Blake Fleetwood has a curious article at the Huffington Post that quotes Bill Clinton saying that…
“…the editorial page of the Wall Street Journal is even more right wing and irrational than most of the commentators on Fox News.”
That’s the not the curious part. The article continues with Clinton relating an incident wherein the business of a supporter of his was being dogged by the Journal’s editorial board. The supporter arranged a meeting with the board to present his case, but the board told him that they didn’t care to hear it. They told him that they were only going after him because he was a supporter of Clinton. Clinton told him to send a check to Bob Dole, which the supporter did, and the attacks from the Journal stopped.
That’s a story that is both shocking and predictable at the same time. Anybody who’s familiar with the Journal’s editorial bias wouldn’t be surprised by that sordid tale. But anybody who cares about journalistic ethics would still be appalled. The power that is wielded by influential media organs like the Journal is substantial, and that power is magnified in the broadcast media world. Clinton has something to say about that too…
“With regard to media consolidation, the rules were relaxed too much.”
That’s undeniably true. Unfortunately, Clinton doesn’t acknowledge that it was the Telecommunications Act of 1996, which he signed into law, that produced the relaxation of which he now complains. Common Cause documented the legislation, and its impact, in a 2005 study:
The Fallout From the Telecommunications Act of 1996 (pdf)
- Lifted the limit on how many radio stations one company could own. The cap had been set at 40 stations. It made possible the creation of radio giants like Clear Channel, with more than 1,200 stations, and led to a substantial drop in the number of minority station owners, homogenization of play lists, and less local news.

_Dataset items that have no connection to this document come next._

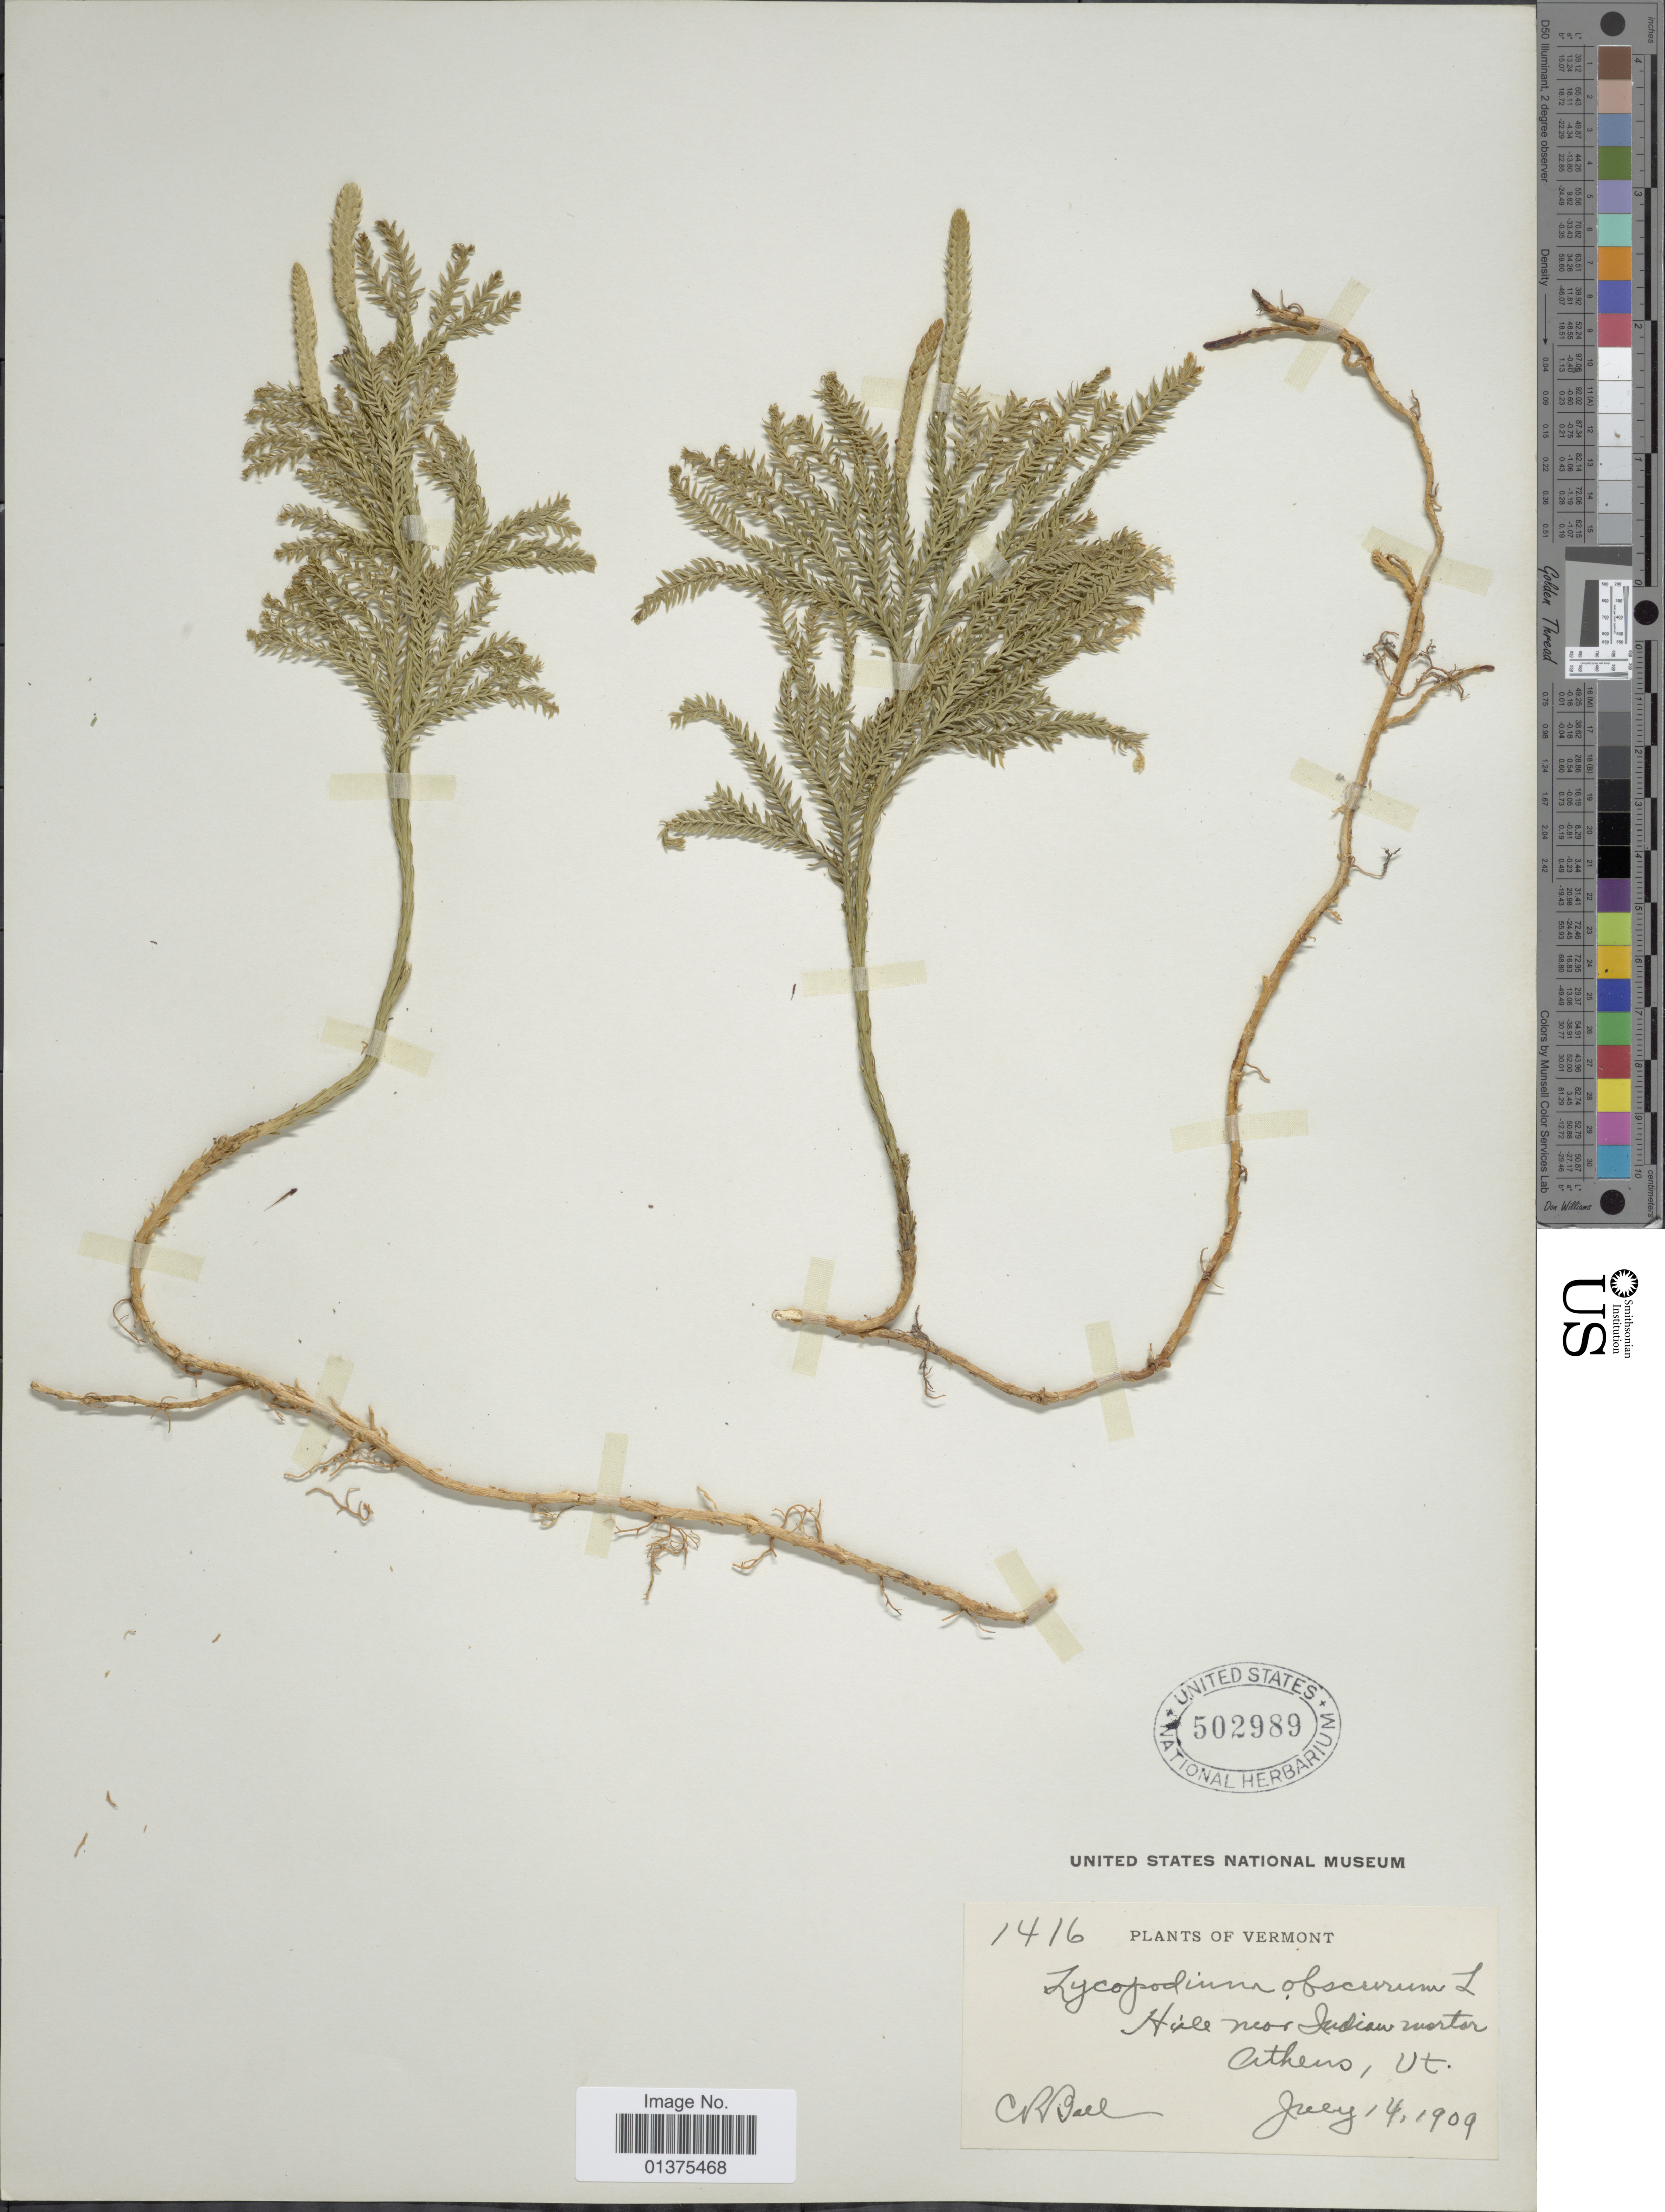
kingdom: Plantae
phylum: Tracheophyta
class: Lycopodiopsida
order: Lycopodiales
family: Lycopodiaceae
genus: Dendrolycopodium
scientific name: Dendrolycopodium obscurum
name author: (L.) A. Haines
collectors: C. R. Ball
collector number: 1416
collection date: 1909-07-14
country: United States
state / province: Vermont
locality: Athens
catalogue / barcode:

- Lifted from 12 the number of local TV stations any one corporation could own, and expanded the limit on audience reach. One company had been allowed to own stations that reached up to a quarter of U.S. TV households. The Act raised that national cap to 35 percent. These changes spurred huge media mergers and greatly increased media concentration. Together, just five companies – Viacom, the parent of CBS, Disney, owner of ABC, News Corp, NBC and AOL, owner of Time Warner, now control 75 percent of all prime-time viewing.
- The Act deregulated cable rates. Between 1996 and 2003, those rates have skyrocketed, increasing by nearly 50 percent.
- The Act permitted the FCC to ease cable-broadcast cross-ownership rules. As cable systems increased the number of channels, the broadcast networks aggressively expanded their ownership of cable networks with the largest audiences. Ninety percent of the top 50 cable stations are owned by the same parent companies that own the broadcast networks, challenging the notion that cable is any real source of competition.
- The Act gave broadcasters, for free, valuable digital TV licenses that could have brought in up to $70 billion to the federal treasury if they had been auctioned off. Broadcasters, who claimed they deserved these free licenses because they serve the public, have largely ignored their public interest obligations, failing to provide substantive local news and public affairs reporting and coverage of congressional, local and state elections.
- The Act reduced broadcasters’ accountability to the public by extending the term of a broadcast license from five to eight years, and made it more difficult for citizens to challenge those license renewals.
I’m glad to see that the former president finally recognizes the harm he’s done by caving in to Republicans in Congress and putting his signature on that bill, although he didn’t actually take any responsibility for it. By way of restitution, he may want to advise his wife come out strongly in favor of rolling back the media consolidation that he unleashed. A brief statement to that effect would help to repair the damage and advance the issue. She might might want to use this statement by John Edwards as a model for her own:
“It’s time for all Democrats, including those running for president, to stand up and speak out against this [News Corp./Dow Jones] merger and other forms of media consolidation.”
So far, Edwards is the only candidate to address this issue, and he deserves enormous credit for exhibiting such courage. The media is a potentially devastating enemy – just ask Howard Dean. However, Hillary Clinton has the greatest moral obligation to take a stand given what her husband saddled us with. The question is, can we expect her to do so after having accepted $20,000, so far, from Murdoch and his associates, who are still promising to raise more money for her campaign?
Update: Paul Hogarth at Beyond Chron attended a session with Hillary Clinton at the YearlyKos conference and asked her what her position is now on the Telcom bill. “I don’t know,” she said, “ask Al Gore.” That’s a fairly pathetic attempt at displaced blame. Gore does bear some responsibility for the legislative development of the bill, but it was Clinton who signed it. And Gore has redeemed himself by becoming a vocal opponent of consolidation and an advocate of media reform.